Впервые «Котлован» был опубликован в США в 1973 году. Повесть вышла в свет со знаменитым послесловием Иосифа Бродского — одним из лучших комментариев к этому произведению, написанных до сих пор. Главной темой статьи Бродского является уникальный, виртуозный стиль письма Андрея Платонова. Бродский убеждён, что наличие абсурда в грамматике свидетельствует не о частной трагедии, а о человеческой расе в целом. И в этом гениальность Платонова.
Однако американское издание «Котлована» 1973 года не имело большого успеха, так как не носило массового характера. К тому же на родине Платонов по-прежнему продолжал оставаться лишь автором детских книг и пьес. Известно, что одной из первых попыток изменения такого отношения к Платонову стала организация первой платоновской конференции в 1969 г. в Воронеже. Конференция должна была быть посвящена 70-летию писателя, однако её запретили.
И лишь в эпоху гласности, после публикации знаменитой платоновской трилогии («Чевенгур», «Ювенильное море», «Котлован»), читатель узнал «настоящего» Платонова. В 1986 г. вышла в свет повесть «Ювенильное море». А уже в шестом номере журнала «Новый мир» за 1987 г. впервые на суд массового читателя предстал «Котлован». Повесть была опубликована с небольшим вступлением советского писателя Сергея Залыгина. Именно здесь он выразил знаменитую мысль о том, что Платонов является неким упрёком нам — людям с обычным языком и обычными понятиями. «Платонов, — пишет Залыгин, — относится к тем более чем редкостным писателям, слово которых — сколько бы о них ни писали и ни говорили, сколько бы ни размышляли, ни разгадывали — до конца не будет разгадано». Он убеждён, что автор «Котлована» способен увидеть «котлованность, то есть нелепость, дисгармоничность, драму человеческого существования, потому что душа его больше всего нуждается в разумении и гармонии». Творчество Платонова, по мнению Залыгина, не мистика и не фантастичность, не ирония и не сатира, не реализм и не абстракция: это — Искусство.
В подлинном искусстве обязательно должна быть загадка, которую необходимо разгадать. Перед Платоновым, однако, мы то и дело пасуем. Залыгин заканчивает своё предисловие мыслью, которая показалась бы чрезвычайно смелой лет десять назад до «возрождения» Платонова: автор «Котлована» — единственный писатель после русской классики XIX в., который удивил мир, заставил его вздрогнуть.
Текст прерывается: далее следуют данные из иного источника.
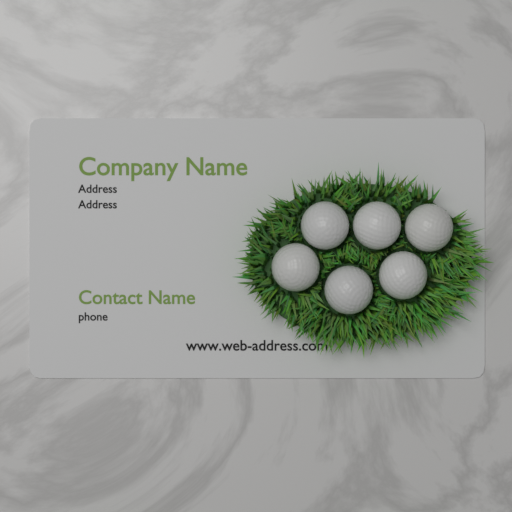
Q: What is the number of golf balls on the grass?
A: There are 6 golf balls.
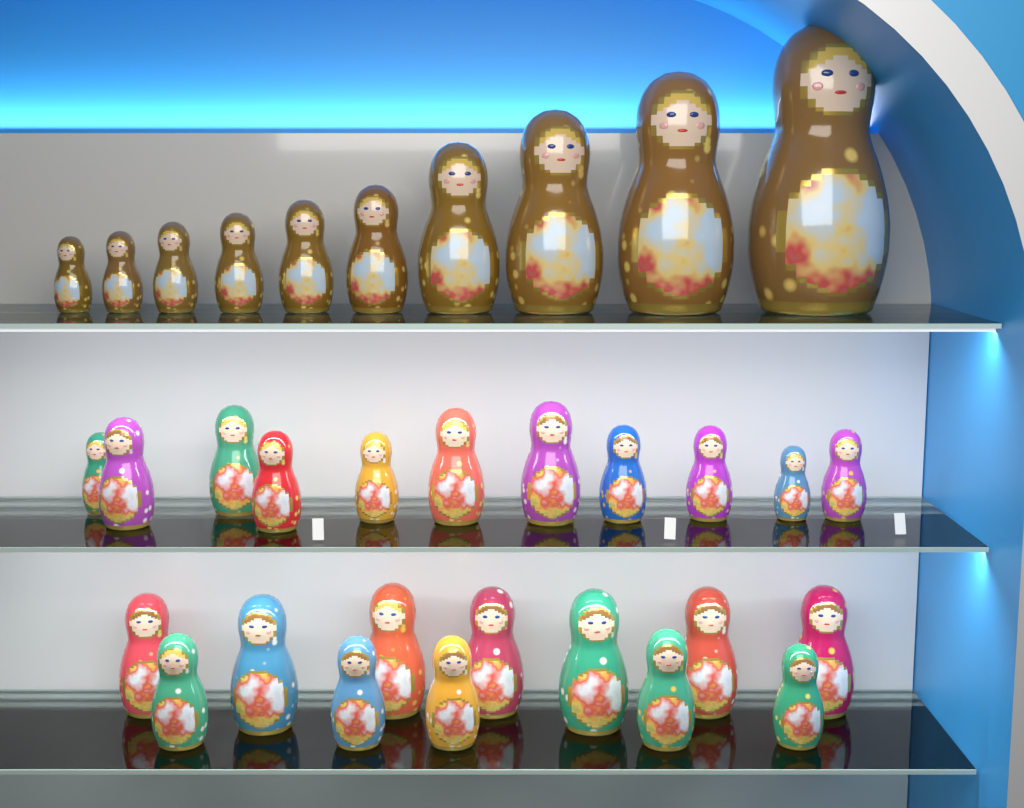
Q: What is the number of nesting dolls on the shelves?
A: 33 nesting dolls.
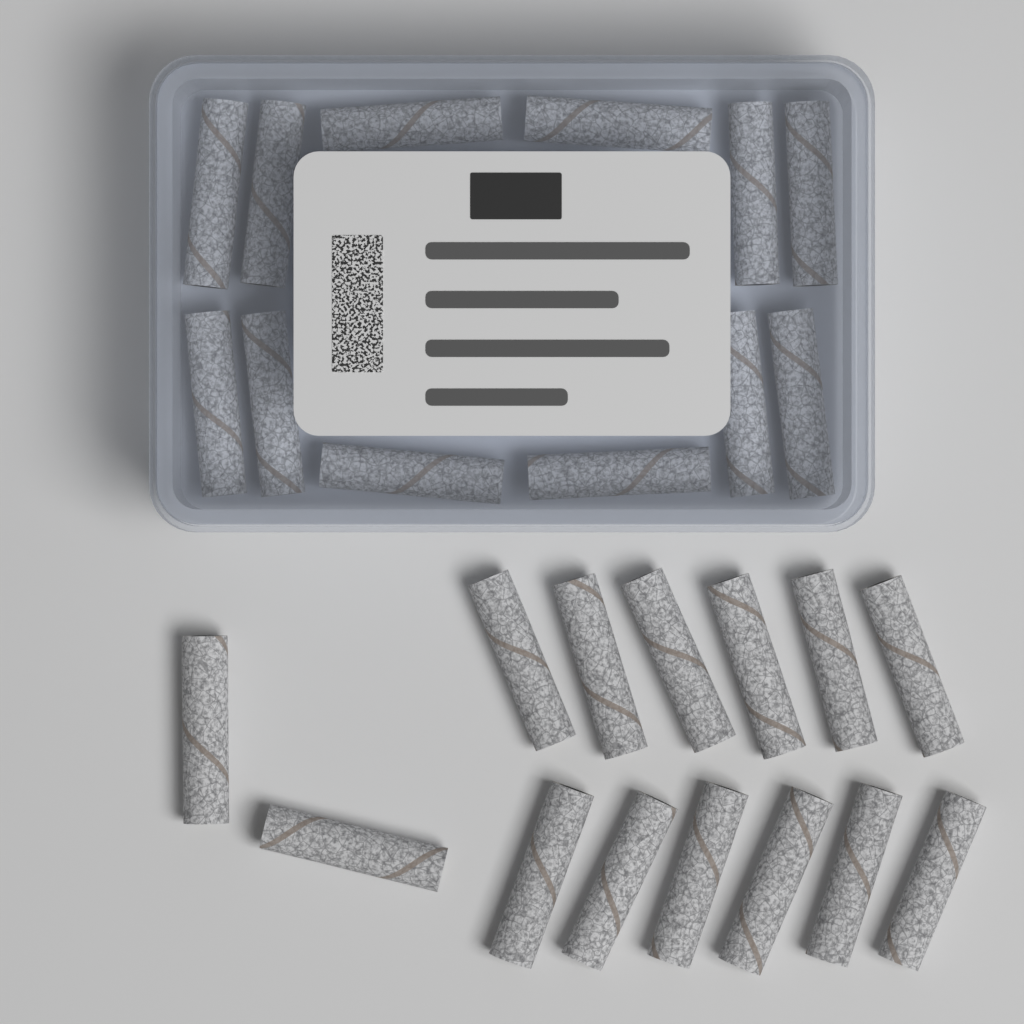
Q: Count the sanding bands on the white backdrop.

Итак, «Котлован» полон символами. Но все же самый главный символ повести — это сам язык Платонова. Часто, правда, парадоксальный, требующий сверхвнимательного чтения, а затем и глубокого анализа. Но все же это язык, на котором думают люди. Именно думают, а не говорят. Это язык ассоциаций, моментальных впечатлений, говорить на котором осмеливается не каждый. Однако очевидно, что Платонов не смакует свой язык: цель его — не языковая, не стилистическая игра. Это — живой язык. В своей записной книжке 1931г. Платонов писал: “Искусство должно умереть — в том смысле, что его должно заменить нечто обыкновенное, человеческое; человек может хорошо петь и без голоса, если в нем есть особый, сущий энтузиазм жизни”. Думаю, Платонов разгадал сам себя.